Artist Charlotte Prodger Wins 2018 Turner Prize
Artist Charlotte Prodger Wins 2018 Turner Prize
Prodger's work explores issues surrounding queer identity, landscape, language, technology and time.

Glasgow-based British artist Charlotte Prodger has won the prestigious Turner Prize for 2018, awarded for "an outstanding exhibition or other presentation of their work in the preceding year".

Forty four-year-old Prodger, who works with moving image, printed image, sculpture and writing, was nominated for the prize for her solo exhibition "BRIDGIT/Stoneymollan Trail" at Bergen Kunsthall (2017) comprising two single-channel videos, Tate Gallery said on Tuesday.

Prodger's work explores issues surrounding queer identity, landscape, language, technology and time.

Her video work "BRIDGIT" is titled after an eponymous Neolithic deity, and was shot entirely on Prodger's iPhone, which she approaches as a prosthesis or extension of the nervous system, intimately connected to time, social interaction and work, Tate said.

About her work, the former student of Goldsmiths, London and The Glasgow School of Art, says that she likes that "systems of the body enmeshed with the camera".
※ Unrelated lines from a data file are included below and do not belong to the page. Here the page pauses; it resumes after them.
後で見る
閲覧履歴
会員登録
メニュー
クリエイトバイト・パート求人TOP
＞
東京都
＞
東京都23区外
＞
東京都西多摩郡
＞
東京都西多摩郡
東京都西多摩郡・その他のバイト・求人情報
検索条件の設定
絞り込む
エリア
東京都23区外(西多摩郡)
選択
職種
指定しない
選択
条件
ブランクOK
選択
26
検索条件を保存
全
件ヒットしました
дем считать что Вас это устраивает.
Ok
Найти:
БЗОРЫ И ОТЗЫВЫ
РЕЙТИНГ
"Your fingers get in the shot, they're fleshy, they're right here when they're on the screen and you can see the blood inside your finger if you cover the tiny lens. You touch that and rub the screen to alter the exposure...and if you try and do a static shot, you see your body breathing."

"For my voiceovers, I often asked friends to read out my own personal diaristic content; people I feel an affinity with...fragments of these histories are enfolded into me, the histories and language of older queer figures like Samuel Delaney and Sandy Stone," she said.
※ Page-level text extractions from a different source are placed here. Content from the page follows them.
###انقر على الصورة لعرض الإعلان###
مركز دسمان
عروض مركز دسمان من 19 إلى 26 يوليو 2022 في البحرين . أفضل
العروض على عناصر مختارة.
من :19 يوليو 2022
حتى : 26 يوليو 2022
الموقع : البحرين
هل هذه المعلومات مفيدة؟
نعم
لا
The Turner Prize, being given since 1984, is named after 19th-century English artist J.M.W. Turner and gives out £40,000 as a monetary accompaniment.

The 2018 jury consisted of art critic and International Editor at ArtReview Oliver Basciano, Kunsthalle Basel Director Elena Filipovic, Executive Director of Holt-Smithson Foundation Lisa Le Feuvre, and novelist and writer Tom McCarthy. The jury was chaired by Alex Farquharson, Director of Tate Britain.